There's nasty fighting and bickering and pettiness and slapfights, even all the pessimism that goes along with Congress. But all the people I encounter there, including my wife who let's not forget worked there, are really there because they believe in what they're doing. That to me is Congress.

Somebody once said to me, Congress is us. And it's so true. It's the good and the bad. It's the pessimism and the optimism, and that's who we are. We're all pessimists, but at the end of the day we all want to believe.

And that's what I tried to get at in the complexity of the book. It's about these two jaded guys. Yes, it's about a game, and yes, it's about Congress, but the entire book is really about if you can find hope and optimism again when you've clearly left it behind. To me, that's what I think about Congress. There are some wonderful things in there.

DM: So let me make absolutely sure, your wife no longer works there?
Government security forces
couldn't stop him...
BM: She worked there until a couple of months ago. We actually just moved from Washington, D.C.

This will give you a little more perspective into everything. When I started researching the book, it was post-9/11. It was impossible to get into the capital. Security, obviously, was higher than ever, and it was nearly impossible to get in the front door.

I have a secret weapon no one else had. My wife was a staffer, a lawyer for the House Judiciary Committee. So for two years of my life, in our house it was "Take Your Husband To Work Day."

Literally, that's what she did. I went to work with her. Our Congressman let me sit in on meetings. I went to hearings; I went to mark-ups. All that stuff you see in the book is real. Why? Because I saw it.

There's a page in the book where a Senator takes out a handkerchief to wipe his forehead, and he winds up pulling out a pair of women's panties instead. And wipes his forehead with that. I didn't make that up. That's a real story that's pretty well-known - among staffers.

Someone told me about it and I put it in the book. The Senator who uses the words "Great Americans" as a code for big donors, that's a real Congressman who does that. His staffer gave it to me.

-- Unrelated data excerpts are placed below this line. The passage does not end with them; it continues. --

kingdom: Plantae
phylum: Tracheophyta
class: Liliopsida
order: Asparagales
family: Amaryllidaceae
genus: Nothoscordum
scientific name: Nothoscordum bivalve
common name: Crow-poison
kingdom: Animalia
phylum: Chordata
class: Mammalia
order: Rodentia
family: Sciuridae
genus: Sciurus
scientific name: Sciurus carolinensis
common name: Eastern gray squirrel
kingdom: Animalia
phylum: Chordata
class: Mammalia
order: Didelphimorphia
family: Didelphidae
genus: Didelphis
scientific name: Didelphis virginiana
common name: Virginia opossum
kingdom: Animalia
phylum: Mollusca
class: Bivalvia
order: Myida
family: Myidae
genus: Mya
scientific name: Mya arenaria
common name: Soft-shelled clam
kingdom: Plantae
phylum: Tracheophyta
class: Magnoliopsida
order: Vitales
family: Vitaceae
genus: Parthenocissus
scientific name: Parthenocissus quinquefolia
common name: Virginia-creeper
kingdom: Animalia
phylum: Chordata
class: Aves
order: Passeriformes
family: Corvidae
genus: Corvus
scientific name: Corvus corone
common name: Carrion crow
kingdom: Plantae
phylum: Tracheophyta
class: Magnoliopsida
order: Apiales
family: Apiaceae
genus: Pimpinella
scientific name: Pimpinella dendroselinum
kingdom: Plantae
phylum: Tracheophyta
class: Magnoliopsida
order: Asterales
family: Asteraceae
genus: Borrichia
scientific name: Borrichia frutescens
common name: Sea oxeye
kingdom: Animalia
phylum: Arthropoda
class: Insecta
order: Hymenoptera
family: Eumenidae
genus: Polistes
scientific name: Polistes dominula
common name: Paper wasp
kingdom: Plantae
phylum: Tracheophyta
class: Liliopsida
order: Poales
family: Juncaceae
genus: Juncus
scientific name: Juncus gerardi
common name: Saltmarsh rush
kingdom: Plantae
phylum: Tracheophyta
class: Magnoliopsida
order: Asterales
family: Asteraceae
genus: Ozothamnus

There is a real Zero Game being played. All these staffers are screwing over their bosses by giving me the information. I'm getting phone calls from people laughing that it's in there. And the members and the Senators have no idea that it's there.

DM: On a scarier note about the book, there's mention in the press notes about a scientist clamming up on you once you got too close to the possibilities.

BM: The book establishes this connection between neutrinos and plutonium. When I started researching how you can make plutonium and all these things, my source at one of the government's top scientific institutions stopped returning my phone calls.

This is the guy that helped me find the connection in the first place.

Then a couple of weeks after that, I got a call that said, "take me out of your acknowledgments. Take my government organization out of your acknowledgments."

And that's when you have to start wondering, okay, what am I really talking about here? Have I gotten too close to something I shouldn't be talking about?

I spoke to a guy last week who used to imagine doomsday scenarios for the government. He'd basically work them out, figure them out so the government could figure out how to prevent them. I told him the ending of The Zero Game and he said I was totally on to something with that. They wouldn't know how to stop it. So it's a really good question.

Obviously, stranger things have started from fiction. Does that make you rest easy?

DM: Oh, yeah, I'm going to be able to sleep tonight.

BM: And there's a man sleeping under your pillow.